5. Clinical Place for the Proposed Therapy
Multiple myeloma (MM) is currently incurable. In Australia, more than 1,400 new cases
are diagnosed annually. After initial treatments fail, effective treatment options
are limited and resistance to conventional chemotherapy develops.
Bortezomib will be used in patients who have a good performance status following failure
of the standard first and second line agents.
Current third-line therapies include IV chemotherapy and high dose therapy/autologous
stem cell transplant and mini - allogeneic transplant.
6. Comparator
There was no change to the comparator nominated previously.
7. Clinical Trials
There is no change to the information reported in the November 2006 Public Summary Document.
8. Results of Trials
There is no change to the information reported in the November 2006 Public Summary
Document.
9. Clinical Claim
There is no change to the information reported in the November 2006 Public Summary Document.
10. Economic Analysis
The re-submission presented revised cost-effectiveness analyses.
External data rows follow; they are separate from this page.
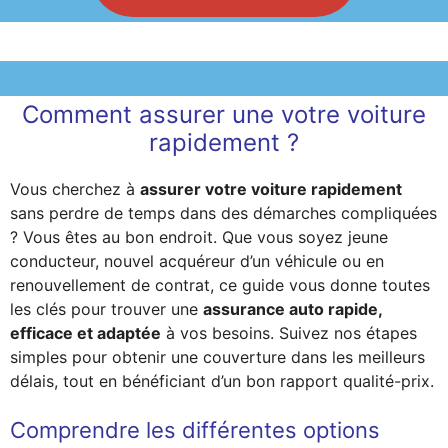
Comment assurer une votre voiture
rapidement ?
Vous cherchez à
assurer votre voiture rapidement
sans perdre de temps dans des démarches compliquées
? Vous êtes au bon endroit. Que vous soyez jeune
conducteur, nouvel acquéreur d’un véhicule ou en
renouvellement de contrat, ce guide vous donne toutes
les clés pour trouver une
assurance auto rapide,
efficace et adaptée
à vos besoins. Suivez nos étapes
simples pour obtenir une couverture dans les meilleurs
délais, tout en bénéficiant d’un bon rapport qualité-prix.
Comprendre les différentes options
Revised results were obtained by:
- Varying the cost-offsets for mini-alloSCT by modelling different substitution rates.;
- Varying the duration of comparative treatment benefit (measured as survival); and varying the time to death (or time horizon) of the model.
- Updated financial estimates on the PBS were also provided.
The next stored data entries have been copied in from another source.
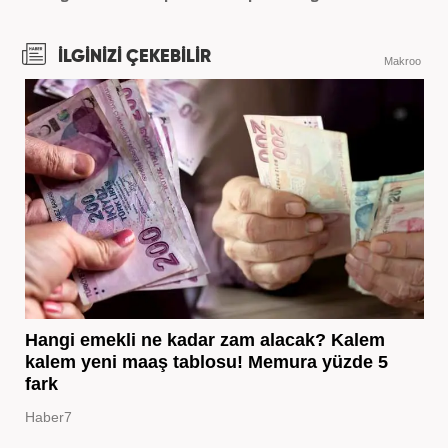
İLGİNİZİ ÇEKEBİLİR
Makroo
Hangi emekli ne kadar zam alacak? Kalem
kalem yeni maaş tablosu! Memura yüzde 5
fark
Haber7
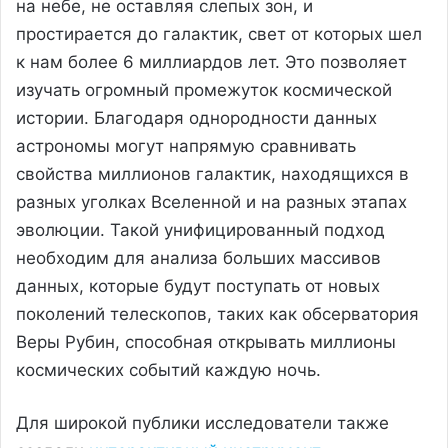
на небе, не оставляя слепых зон, и
простирается до галактик, свет от которых шел
к нам более 6 миллиардов лет. Это позволяет
изучать огромный промежуток космической
истории. Благодаря однородности данных
астрономы могут напрямую сравнивать
свойства миллионов галактик, находящихся в
разных уголках Вселенной и на разных этапах
эволюции. Такой унифицированный подход
необходим для анализа больших массивов
данных, которые будут поступать от новых
поколений телескопов, таких как обсерватория
Веры Рубин, способная открывать миллионы
космических событий каждую ночь.
Для широкой публики исследователи также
See Recommendation and Reasons for PBAC’s views.
11. Estimated PBS Usage and Financial Implications
The re-submission estimated the net cost associated with a PBS listing for bortezomib to be less than $10 million per year in each of the first four years of PBS subsidy.
12. Recommendation and Reasons
The PBAC recommended the listing of bortezomib on the PBS for the treatment of multiple
myeloma for patients who meet certain criteria on the basis of acceptable cost-effectiveness
when compared to a mixture of salvage treatments and where the extent of substitution
from mini-allogeneic transplants is zero. The PBAC noted the incremental cost effectiveness
ratios per quality adjusted life year varied based on plausible assumptions about
survival and extrapolation of treatment benefit all fell within the range $45,000
to $75,000. The PBAC noted that the sponsor proposed a special supply arrangement
for bortezomib.
The data included in the submission provided greater certainty around the cost-effectiveness
ratios than previously. The PBAC acknowledged that the place of mini-allogeneic transplants
in clinical practice varied across Australia. Given the uncertainty on this point,
the PBAC used the sensitivity analysis that assumed the cost offset from mini-allogeneic
transplant was zero.
Recommendation
BORTEZOMIB, powder for injection, 3.5 mg
Restriction: Please see for the finalised restriction.
13. Context for Decision
The PBAC helps decide whether and, if so, how medicines should be subsidised in Australia. It considers submissions in this context. A PBAC decision not to recommend listing or not to recommend changing a listing does not represent a final PBAC view about the merits of the medicine. A company can resubmit to the PBAC or seek independent review of the PBAC decision.
14. Sponsor’s Comment
Janssen-Cilag welcomes this decision by the PBAC to provide access to a new treatment option for Australian multiple myeloma patients who have failed standard 1st and 2nd line treatments. Janssen-Cilag is committed to ongoing interaction with the Pharmaceutical Evaluation Branch and clinicians to ensure the restriction provides access to bortezomib for patients for whom the PBAC has considered it is cost effective.